§ Instructions to follow
Lay out every line of text read from the records below as a single numbered list, omitting blank lines. Leave the pictures out of the answer.

§ Input
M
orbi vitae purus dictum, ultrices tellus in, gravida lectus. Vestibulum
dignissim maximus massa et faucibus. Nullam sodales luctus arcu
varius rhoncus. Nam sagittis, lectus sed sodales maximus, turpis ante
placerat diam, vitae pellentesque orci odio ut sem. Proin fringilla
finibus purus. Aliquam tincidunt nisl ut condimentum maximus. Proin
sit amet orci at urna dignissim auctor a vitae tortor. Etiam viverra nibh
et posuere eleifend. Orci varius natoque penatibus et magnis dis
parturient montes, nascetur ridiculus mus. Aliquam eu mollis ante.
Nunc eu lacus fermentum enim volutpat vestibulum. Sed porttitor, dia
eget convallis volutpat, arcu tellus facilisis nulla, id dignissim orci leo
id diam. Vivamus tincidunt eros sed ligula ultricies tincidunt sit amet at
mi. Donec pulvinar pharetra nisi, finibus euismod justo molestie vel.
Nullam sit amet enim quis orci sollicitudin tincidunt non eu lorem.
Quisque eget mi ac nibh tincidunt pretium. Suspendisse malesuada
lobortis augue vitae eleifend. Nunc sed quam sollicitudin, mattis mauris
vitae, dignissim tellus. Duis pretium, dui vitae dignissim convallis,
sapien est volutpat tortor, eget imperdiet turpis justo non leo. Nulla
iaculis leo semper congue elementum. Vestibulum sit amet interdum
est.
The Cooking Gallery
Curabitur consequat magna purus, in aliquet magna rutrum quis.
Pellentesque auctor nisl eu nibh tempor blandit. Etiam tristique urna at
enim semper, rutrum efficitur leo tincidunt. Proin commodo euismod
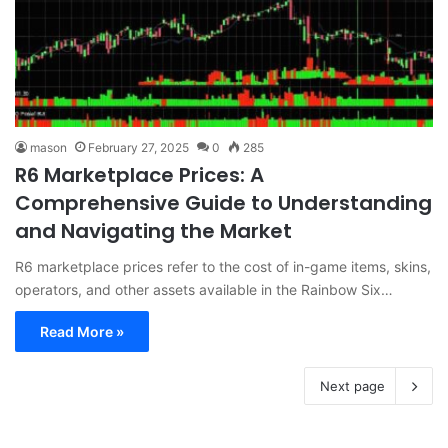
mason
February 27, 2025
0
285
R6 Marketplace Prices: A
Comprehensive Guide to Understanding
and Navigating the Market
R6 marketplace prices refer to the cost of in-game items, skins,
operators, and other assets available in the Rainbow Six…
Read More »
Next page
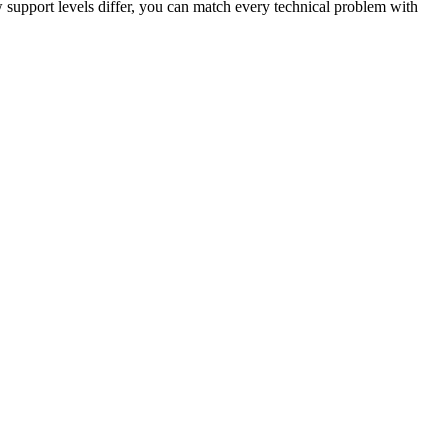
support levels differ, you can match every technical problem with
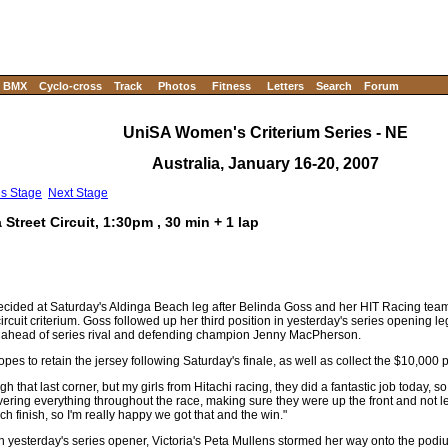
BMX
Cyclo-cross
Track
Photos
Fitness
Letters
Search
Forum
UniSA Women's Criterium Series - NE
Australia, January 16-20, 2007
us Stage
Next Stage
treet Circuit, 1:30pm , 30 min + 1 lap
cided at Saturday's Aldinga Beach leg after Belinda Goss and her HIT Racing team
ircuit criterium. Goss followed up her third position in yesterday's series opening l
ints ahead of series rival and defending champion Jenny MacPherson.
es to retain the jersey following Saturday's finale, as well as collect the $10,000 
ugh that last corner, but my girls from Hitachi racing, they did a fantastic job today, s
ering everything throughout the race, making sure they were up the front and not le
 finish, so I'm really happy we got that and the win."
 in yesterday's series opener, Victoria's Peta Mullens stormed her way onto the podiu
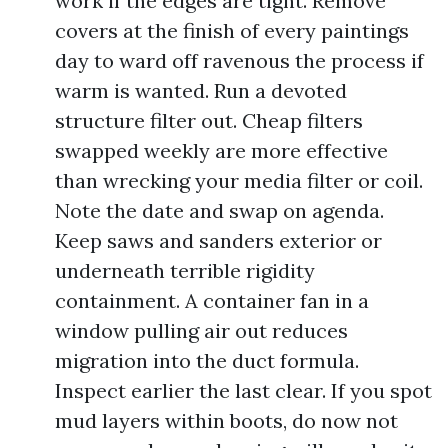
work if the edges are tight. Remove
covers at the finish of every paintings
day to ward off ravenous the process if
warm is wanted. Run a devoted
structure filter out. Cheap filters
swapped weekly are more effective
than wrecking your media filter or coil.
Note the date and swap on agenda.
Keep saws and sanders exterior or
underneath terrible rigidity
containment. A container fan in a
window pulling air out reduces
migration into the duct formula.
Inspect earlier the last clear. If you spot
mud layers within boots, do now not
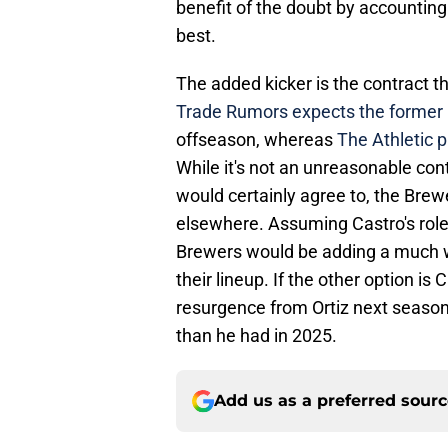
benefit of the doubt by accounting 
best.
The added kicker is the contract th
Trade Rumors expects the former Cu
offseason, whereas
The Athletic p
While it's not an unreasonable con
would certainly agree to, the Brew
elsewhere. Assuming Castro's role w
Brewers would be adding a much wo
their lineup. If the other option is
resurgence from Ortiz next season,
than he had in 2025.
Add us as a preferred sour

§ Output of the exercise
1. M
2. orbi vitae purus dictum, ultrices tellus in, gravida lectus. Vestibulum
3. dignissim maximus massa et faucibus. Nullam sodales luctus arcu
4. varius rhoncus. Nam sagittis, lectus sed sodales maximus, turpis ante
5. placerat diam, vitae pellentesque orci odio ut sem. Proin fringilla
6. finibus purus. Aliquam tincidunt nisl ut condimentum maximus. Proin
7. sit amet orci at urna dignissim auctor a vitae tortor. Etiam viverra nibh
8. et posuere eleifend. Orci varius natoque penatibus et magnis dis
9. parturient montes, nascetur ridiculus mus. Aliquam eu mollis ante.
10. Nunc eu lacus fermentum enim volutpat vestibulum. Sed porttitor, dia
11. eget convallis volutpat, arcu tellus facilisis nulla, id dignissim orci leo
12. id diam. Vivamus tincidunt eros sed ligula ultricies tincidunt sit amet at
13. mi. Donec pulvinar pharetra nisi, finibus euismod justo molestie vel.
14. Nullam sit amet enim quis orci sollicitudin tincidunt non eu lorem.
15. Quisque eget mi ac nibh tincidunt pretium. Suspendisse malesuada
16. lobortis augue vitae eleifend. Nunc sed quam sollicitudin, mattis mauris
17. vitae, dignissim tellus. Duis pretium, dui vitae dignissim convallis,
18. sapien est volutpat tortor, eget imperdiet turpis justo non leo. Nulla
19. iaculis leo semper congue elementum. Vestibulum sit amet interdum
20. est.
21. The Cooking Gallery
22. Curabitur consequat magna purus, in aliquet magna rutrum quis.
23. Pellentesque auctor nisl eu nibh tempor blandit. Etiam tristique urna at
24. enim semper, rutrum efficitur leo tincidunt. Proin commodo euismod
25. mason
26. February 27, 2025
27. 0
28. 285
29. R6 Marketplace Prices: A
30. Comprehensive Guide to Understanding
31. and Navigating the Market
32. R6 marketplace prices refer to the cost of in-game items, skins,
33. operators, and other assets available in the Rainbow Six…
34. Read More »
35. Next page
36. support levels differ, you can match every technical problem with
37. BMX
38. Cyclo-cross
39. Track
40. Photos
41. Fitness
42. Letters
43. Search
44. Forum
45. UniSA Women's Criterium Series - NE
46. Australia, January 16-20, 2007
47. us Stage
48. Next Stage
49. treet Circuit, 1:30pm , 30 min + 1 lap
50. cided at Saturday's Aldinga Beach leg after Belinda Goss and her HIT Racing team
51. ircuit criterium. Goss followed up her third position in yesterday's series opening l
52. ints ahead of series rival and defending champion Jenny MacPherson.
53. es to retain the jersey following Saturday's finale, as well as collect the $10,000 
54. ugh that last corner, but my girls from Hitachi racing, they did a fantastic job today, s
55. ering everything throughout the race, making sure they were up the front and not le
56.  finish, so I'm really happy we got that and the win."
57.  in yesterday's series opener, Victoria's Peta Mullens stormed her way onto the podiu
58. work if the edges are tight. Remove
59. covers at the finish of every paintings
60. day to ward off ravenous the process if
61. warm is wanted. Run a devoted
62. structure filter out. Cheap filters
63. swapped weekly are more effective
64. than wrecking your media filter or coil.
65. Note the date and swap on agenda.
66. Keep saws and sanders exterior or
67. underneath terrible rigidity
68. containment. A container fan in a
69. window pulling air out reduces
70. migration into the duct formula.
71. Inspect earlier the last clear. If you spot
72. mud layers within boots, do now not
73. benefit of the doubt by accounting 
74. best.
75. The added kicker is the contract th
76. Trade Rumors expects the former Cu
77. offseason, whereas
78. The Athletic p
79. While it's not an unreasonable con
80. would certainly agree to, the Brew
81. elsewhere. Assuming Castro's role w
82. Brewers would be adding a much wo
83. their lineup. If the other option is
84. resurgence from Ortiz next season,
85. than he had in 2025.
86. Add us as a preferred sour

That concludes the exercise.